Notes: Some systems are mixed, e.g. JURECA (11/2017 upgrade) has Kepler GPUs (2015) and Xeon Phi accelerators (2017), which is categorized as “GPU” arch (probably wrong categorization and likely benchmarked for a sub-system). For SuperMUC-NG, no official power-numbers are yet available, maybe 3-6 MW are likely (estimating 69-35 MFlop/Ws).

Unofficial Green HPCG

Trends

The top places are taken by Nvidia P100 & V100 GPUs, likely due to two reasons: a significant efficiency improvement in Pascal and Volta and (finally) the launch of multi-accelerator nodes in large systems.

(Karl, if you are reading this: let’s put new numbers in your post to falsify or proof the first point ;-) )

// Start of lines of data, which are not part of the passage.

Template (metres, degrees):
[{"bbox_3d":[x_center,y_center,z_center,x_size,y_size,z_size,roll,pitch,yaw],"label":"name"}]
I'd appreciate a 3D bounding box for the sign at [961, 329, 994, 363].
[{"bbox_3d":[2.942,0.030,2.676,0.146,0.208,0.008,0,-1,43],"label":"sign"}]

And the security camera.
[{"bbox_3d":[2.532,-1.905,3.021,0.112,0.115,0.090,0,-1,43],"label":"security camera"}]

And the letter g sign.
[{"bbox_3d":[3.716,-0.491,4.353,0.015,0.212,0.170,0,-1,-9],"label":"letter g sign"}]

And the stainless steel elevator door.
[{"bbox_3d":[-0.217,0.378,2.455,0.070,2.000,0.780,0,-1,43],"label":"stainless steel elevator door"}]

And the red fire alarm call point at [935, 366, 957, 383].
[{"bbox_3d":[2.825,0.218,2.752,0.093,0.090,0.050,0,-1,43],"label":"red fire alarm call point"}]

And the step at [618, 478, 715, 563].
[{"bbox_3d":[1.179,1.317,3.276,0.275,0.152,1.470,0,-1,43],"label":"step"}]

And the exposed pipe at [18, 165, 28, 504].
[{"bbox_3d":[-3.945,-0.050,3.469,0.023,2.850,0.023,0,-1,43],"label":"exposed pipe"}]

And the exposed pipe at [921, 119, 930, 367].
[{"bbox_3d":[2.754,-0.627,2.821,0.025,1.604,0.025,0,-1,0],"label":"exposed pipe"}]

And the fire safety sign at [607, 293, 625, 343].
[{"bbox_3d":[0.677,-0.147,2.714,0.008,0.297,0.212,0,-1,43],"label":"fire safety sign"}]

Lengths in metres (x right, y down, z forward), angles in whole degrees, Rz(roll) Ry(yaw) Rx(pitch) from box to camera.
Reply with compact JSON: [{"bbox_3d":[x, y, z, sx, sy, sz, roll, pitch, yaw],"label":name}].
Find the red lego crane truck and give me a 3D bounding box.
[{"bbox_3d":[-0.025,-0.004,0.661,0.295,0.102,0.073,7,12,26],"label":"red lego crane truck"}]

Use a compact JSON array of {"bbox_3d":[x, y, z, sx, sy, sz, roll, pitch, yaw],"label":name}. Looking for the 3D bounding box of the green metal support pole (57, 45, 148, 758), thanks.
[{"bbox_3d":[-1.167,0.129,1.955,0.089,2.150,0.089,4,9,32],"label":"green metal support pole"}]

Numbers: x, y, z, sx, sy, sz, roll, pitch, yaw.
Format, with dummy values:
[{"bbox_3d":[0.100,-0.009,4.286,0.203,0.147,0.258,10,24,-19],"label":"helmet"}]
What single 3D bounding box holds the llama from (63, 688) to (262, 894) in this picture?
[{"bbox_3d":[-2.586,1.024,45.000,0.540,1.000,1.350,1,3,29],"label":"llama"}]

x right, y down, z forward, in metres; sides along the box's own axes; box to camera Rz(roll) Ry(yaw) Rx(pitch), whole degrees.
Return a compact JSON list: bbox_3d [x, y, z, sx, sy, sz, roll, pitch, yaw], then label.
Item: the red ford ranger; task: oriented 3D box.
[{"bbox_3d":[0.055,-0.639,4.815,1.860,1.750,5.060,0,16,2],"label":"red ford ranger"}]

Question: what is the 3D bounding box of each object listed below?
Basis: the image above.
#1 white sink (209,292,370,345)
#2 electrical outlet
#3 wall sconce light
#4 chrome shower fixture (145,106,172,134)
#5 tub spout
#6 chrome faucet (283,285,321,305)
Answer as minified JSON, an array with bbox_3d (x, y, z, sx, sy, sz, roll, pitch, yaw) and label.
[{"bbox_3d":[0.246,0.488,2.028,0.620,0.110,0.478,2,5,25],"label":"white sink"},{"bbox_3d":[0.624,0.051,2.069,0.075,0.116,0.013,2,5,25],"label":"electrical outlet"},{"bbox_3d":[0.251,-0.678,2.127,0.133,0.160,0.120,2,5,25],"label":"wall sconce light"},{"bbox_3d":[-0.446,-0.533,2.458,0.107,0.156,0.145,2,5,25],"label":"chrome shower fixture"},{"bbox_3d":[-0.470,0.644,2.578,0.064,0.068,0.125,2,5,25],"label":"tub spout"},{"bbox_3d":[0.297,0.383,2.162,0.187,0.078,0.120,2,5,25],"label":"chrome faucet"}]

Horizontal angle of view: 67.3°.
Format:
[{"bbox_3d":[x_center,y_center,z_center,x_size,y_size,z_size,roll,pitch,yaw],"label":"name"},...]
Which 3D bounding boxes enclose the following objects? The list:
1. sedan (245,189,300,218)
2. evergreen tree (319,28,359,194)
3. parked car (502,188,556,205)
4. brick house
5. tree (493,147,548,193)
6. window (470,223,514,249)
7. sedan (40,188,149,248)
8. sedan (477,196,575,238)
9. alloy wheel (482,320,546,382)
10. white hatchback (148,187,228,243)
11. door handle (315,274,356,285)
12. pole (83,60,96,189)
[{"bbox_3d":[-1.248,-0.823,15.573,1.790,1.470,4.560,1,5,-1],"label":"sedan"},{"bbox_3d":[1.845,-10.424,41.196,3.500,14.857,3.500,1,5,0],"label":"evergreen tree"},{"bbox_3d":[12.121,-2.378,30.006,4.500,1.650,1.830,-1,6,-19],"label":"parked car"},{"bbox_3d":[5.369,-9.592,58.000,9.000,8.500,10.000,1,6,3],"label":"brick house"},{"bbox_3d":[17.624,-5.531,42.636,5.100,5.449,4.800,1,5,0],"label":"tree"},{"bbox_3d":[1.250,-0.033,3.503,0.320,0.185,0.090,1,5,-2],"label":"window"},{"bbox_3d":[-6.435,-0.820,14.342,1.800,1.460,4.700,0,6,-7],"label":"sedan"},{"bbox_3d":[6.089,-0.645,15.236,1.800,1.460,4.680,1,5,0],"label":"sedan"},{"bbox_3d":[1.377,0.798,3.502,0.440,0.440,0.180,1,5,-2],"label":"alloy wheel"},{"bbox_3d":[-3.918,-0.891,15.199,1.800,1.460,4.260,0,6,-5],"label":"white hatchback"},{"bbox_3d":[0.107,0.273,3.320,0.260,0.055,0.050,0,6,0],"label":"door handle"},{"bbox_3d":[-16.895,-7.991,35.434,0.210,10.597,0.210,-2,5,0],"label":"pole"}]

On the second group is taken by (2017) MIC systems. I tried to group by “launch” of systems in TOP500 submissions, looking at an evolution over time. One can see that there was already a significant gap in 2016/17 between the two which has now been widened with Knights Hill being canceled and Knights Mill (likely also a LINPACK/ML focused hardware) not yet released.

As a little surprise, the RISC architecture SPARC64 which launched in year 2011 is still amazingly well positioned. Even today, it is close to recently built x86 systems. Let’s see where the upcoming A64FX will be heading.

Sunway’s SW26010, introduced in 2016, is surprisingly low in our little comparison.

Green HPCG over time

Conclusions

General purpose RISC architectures are leading in this comparison even more than in the official Green500. In that sense, it would be really interesting if a power consumption number was submitted for Sandia’s Astra (Cavium ThunderX2) cluster. But either way, is our comparison fair?

Likely not more than any other metric for calculating efficiency. But let’s assume that most scientific HPC applications lie somewhere between the official LINPACK and HPCG benchmarks, so we should consider both metrics for efficiency as well.

Data

An interactive Jupyter Notebook and the HPCG data with added system power consumption have been uploaded to DOI:10.14278/rodare.68

Enjoy playing with it!

Updates

2018-11-18 3:38PM (CET): Avoid implying that HPL is able to use FP16 tensor cores already for TOP500 benchmarks. Clarified with an additional sentence and link to a recent paper, thanks Timothy!